Exercise:
Repeat verbatim the lines of the first block of items, from the line containing "Ervaar de rust en" through the line containing "Thanjavur, Tamil".

(Saved entries)
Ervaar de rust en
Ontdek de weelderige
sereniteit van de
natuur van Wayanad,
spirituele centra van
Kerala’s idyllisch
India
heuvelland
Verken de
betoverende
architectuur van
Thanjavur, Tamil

---

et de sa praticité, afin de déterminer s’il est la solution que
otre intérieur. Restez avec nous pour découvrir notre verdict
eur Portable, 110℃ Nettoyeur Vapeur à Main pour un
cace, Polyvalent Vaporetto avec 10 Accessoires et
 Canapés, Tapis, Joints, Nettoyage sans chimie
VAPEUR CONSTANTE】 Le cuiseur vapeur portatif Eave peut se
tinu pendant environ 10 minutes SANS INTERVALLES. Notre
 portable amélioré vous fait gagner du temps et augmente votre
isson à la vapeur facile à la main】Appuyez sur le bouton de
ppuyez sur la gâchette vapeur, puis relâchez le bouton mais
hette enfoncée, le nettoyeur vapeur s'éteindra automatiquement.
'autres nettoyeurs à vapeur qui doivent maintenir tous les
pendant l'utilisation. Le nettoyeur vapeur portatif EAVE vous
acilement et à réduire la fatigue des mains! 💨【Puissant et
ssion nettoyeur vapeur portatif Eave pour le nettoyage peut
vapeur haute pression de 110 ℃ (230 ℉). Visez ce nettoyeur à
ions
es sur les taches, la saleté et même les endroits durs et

* * *

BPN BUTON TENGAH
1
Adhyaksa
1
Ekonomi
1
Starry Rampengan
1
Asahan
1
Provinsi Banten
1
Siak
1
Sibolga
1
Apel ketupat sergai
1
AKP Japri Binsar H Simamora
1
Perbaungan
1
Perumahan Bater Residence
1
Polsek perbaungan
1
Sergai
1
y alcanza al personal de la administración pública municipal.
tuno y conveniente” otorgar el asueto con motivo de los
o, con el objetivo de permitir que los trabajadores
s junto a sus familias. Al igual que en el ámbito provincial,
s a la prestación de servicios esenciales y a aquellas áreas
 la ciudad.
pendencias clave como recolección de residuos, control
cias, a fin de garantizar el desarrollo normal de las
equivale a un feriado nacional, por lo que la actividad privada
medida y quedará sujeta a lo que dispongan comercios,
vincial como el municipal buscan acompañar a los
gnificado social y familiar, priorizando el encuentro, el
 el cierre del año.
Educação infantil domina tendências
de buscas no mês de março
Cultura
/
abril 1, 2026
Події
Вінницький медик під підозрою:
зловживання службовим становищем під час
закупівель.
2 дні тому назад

Expected answer:
Ervaar de rust en
Ontdek de weelderige
sereniteit van de
natuur van Wayanad,
spirituele centra van
Kerala’s idyllisch
India
heuvelland
Verken de
betoverende
architectuur van
Thanjavur, Tamil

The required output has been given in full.